§ Directions: When you reach the line containing "fruit basket: none", stop after it; until then, copy each line of the listing exactly, starting with the first.

━━━━━━

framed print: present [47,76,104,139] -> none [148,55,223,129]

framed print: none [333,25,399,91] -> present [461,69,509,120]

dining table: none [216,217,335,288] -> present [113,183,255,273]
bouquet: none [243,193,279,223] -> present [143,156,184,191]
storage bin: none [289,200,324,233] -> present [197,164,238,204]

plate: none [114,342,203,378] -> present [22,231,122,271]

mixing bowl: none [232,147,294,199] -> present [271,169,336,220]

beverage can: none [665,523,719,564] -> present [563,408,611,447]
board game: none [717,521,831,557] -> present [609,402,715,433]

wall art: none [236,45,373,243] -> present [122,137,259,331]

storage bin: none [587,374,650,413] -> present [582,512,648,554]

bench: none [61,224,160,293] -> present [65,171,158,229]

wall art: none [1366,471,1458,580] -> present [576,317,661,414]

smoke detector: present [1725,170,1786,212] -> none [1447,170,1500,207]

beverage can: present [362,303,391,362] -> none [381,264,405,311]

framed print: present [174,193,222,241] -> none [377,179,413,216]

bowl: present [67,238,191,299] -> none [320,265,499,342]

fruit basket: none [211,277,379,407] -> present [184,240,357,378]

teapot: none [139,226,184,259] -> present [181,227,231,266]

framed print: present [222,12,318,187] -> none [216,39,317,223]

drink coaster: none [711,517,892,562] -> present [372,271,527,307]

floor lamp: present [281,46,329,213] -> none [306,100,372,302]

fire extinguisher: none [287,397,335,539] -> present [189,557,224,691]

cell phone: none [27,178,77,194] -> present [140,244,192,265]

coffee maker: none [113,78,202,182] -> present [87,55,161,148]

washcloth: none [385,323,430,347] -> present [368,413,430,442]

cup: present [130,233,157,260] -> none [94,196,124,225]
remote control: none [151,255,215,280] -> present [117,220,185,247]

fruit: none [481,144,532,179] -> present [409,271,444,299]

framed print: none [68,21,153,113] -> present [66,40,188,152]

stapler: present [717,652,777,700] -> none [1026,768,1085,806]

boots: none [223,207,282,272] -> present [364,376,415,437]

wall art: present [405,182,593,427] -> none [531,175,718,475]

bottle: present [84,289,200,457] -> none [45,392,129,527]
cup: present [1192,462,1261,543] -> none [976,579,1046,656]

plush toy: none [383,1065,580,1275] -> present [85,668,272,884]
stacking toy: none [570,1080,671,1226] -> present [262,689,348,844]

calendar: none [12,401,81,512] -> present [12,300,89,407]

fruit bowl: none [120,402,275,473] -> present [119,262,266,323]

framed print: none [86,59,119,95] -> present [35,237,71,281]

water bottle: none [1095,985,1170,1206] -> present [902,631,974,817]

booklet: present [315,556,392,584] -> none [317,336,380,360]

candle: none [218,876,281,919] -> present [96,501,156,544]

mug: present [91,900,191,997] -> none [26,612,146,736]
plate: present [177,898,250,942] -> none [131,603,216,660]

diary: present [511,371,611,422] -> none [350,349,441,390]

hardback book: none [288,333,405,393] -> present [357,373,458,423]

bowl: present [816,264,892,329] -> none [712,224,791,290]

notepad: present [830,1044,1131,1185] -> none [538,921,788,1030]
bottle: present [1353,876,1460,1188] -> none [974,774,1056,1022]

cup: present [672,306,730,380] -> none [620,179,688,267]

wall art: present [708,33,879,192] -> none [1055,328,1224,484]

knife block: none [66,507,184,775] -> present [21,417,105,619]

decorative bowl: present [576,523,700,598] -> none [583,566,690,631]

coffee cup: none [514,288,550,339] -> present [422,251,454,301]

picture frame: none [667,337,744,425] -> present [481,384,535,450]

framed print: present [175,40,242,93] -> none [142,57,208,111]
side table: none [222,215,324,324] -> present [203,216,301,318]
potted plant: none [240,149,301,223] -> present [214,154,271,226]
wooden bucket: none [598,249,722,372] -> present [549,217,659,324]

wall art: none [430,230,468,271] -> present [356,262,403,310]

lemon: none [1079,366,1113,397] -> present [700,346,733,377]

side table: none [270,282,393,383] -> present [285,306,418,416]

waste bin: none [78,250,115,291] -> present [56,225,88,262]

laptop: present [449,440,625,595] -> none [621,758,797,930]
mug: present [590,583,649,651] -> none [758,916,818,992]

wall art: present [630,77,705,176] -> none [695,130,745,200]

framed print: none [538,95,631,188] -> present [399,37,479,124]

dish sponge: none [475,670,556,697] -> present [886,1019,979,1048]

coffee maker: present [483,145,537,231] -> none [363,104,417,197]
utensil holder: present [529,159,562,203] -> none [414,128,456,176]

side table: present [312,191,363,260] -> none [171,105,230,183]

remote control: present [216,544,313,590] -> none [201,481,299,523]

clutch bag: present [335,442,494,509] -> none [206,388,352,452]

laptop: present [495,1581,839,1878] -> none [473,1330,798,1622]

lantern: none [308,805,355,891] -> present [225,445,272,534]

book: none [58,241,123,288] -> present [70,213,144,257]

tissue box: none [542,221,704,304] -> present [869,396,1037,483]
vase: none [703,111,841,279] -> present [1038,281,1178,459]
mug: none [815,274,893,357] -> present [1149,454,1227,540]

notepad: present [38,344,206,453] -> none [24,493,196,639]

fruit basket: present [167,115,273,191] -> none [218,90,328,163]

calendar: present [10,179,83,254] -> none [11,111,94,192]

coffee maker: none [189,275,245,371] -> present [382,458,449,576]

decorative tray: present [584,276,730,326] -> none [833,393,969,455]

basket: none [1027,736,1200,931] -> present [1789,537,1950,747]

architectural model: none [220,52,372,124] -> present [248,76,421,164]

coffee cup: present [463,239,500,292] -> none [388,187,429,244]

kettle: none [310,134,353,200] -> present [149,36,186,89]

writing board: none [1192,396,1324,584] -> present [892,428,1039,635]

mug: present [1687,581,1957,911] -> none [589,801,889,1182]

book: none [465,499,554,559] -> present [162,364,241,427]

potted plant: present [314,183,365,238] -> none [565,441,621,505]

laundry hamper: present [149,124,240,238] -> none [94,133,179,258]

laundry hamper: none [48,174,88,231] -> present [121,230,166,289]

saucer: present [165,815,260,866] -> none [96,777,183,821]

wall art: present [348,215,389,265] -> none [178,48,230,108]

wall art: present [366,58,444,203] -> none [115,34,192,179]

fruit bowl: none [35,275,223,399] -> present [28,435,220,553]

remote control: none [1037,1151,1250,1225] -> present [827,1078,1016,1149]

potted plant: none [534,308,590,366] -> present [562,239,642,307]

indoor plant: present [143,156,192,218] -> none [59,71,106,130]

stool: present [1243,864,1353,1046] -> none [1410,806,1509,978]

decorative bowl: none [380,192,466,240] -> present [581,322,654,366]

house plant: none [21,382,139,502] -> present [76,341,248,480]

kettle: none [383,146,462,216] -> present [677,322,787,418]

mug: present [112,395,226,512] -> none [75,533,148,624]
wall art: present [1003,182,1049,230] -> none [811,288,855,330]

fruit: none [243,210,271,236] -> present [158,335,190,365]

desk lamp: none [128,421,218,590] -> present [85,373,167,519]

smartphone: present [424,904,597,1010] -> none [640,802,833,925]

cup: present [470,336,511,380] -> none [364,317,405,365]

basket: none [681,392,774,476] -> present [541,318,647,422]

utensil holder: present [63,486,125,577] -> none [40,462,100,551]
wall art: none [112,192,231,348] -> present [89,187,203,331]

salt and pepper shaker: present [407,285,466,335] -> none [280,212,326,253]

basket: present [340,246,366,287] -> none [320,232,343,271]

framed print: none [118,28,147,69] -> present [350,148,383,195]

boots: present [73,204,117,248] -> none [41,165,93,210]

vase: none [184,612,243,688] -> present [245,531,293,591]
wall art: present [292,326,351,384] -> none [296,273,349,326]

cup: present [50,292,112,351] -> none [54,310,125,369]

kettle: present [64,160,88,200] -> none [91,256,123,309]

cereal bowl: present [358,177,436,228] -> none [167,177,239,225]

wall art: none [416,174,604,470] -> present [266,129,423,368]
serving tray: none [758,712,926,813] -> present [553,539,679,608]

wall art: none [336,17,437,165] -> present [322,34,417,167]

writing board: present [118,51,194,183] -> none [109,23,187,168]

━━━━━━

§ Solved exercise:
framed print: present [47,76,104,139] -> none [148,55,223,129]

framed print: none [333,25,399,91] -> present [461,69,509,120]

dining table: none [216,217,335,288] -> present [113,183,255,273]
bouquet: none [243,193,279,223] -> present [143,156,184,191]
storage bin: none [289,200,324,233] -> present [197,164,238,204]

plate: none [114,342,203,378] -> present [22,231,122,271]

mixing bowl: none [232,147,294,199] -> present [271,169,336,220]

beverage can: none [665,523,719,564] -> present [563,408,611,447]
board game: none [717,521,831,557] -> present [609,402,715,433]

wall art: none [236,45,373,243] -> present [122,137,259,331]

storage bin: none [587,374,650,413] -> present [582,512,648,554]

bench: none [61,224,160,293] -> present [65,171,158,229]

wall art: none [1366,471,1458,580] -> present [576,317,661,414]

smoke detector: present [1725,170,1786,212] -> none [1447,170,1500,207]

beverage can: present [362,303,391,362] -> none [381,264,405,311]

framed print: present [174,193,222,241] -> none [377,179,413,216]

bowl: present [67,238,191,299] -> none [320,265,499,342]

fruit basket: none [211,277,379,407] -> present [184,240,357,378]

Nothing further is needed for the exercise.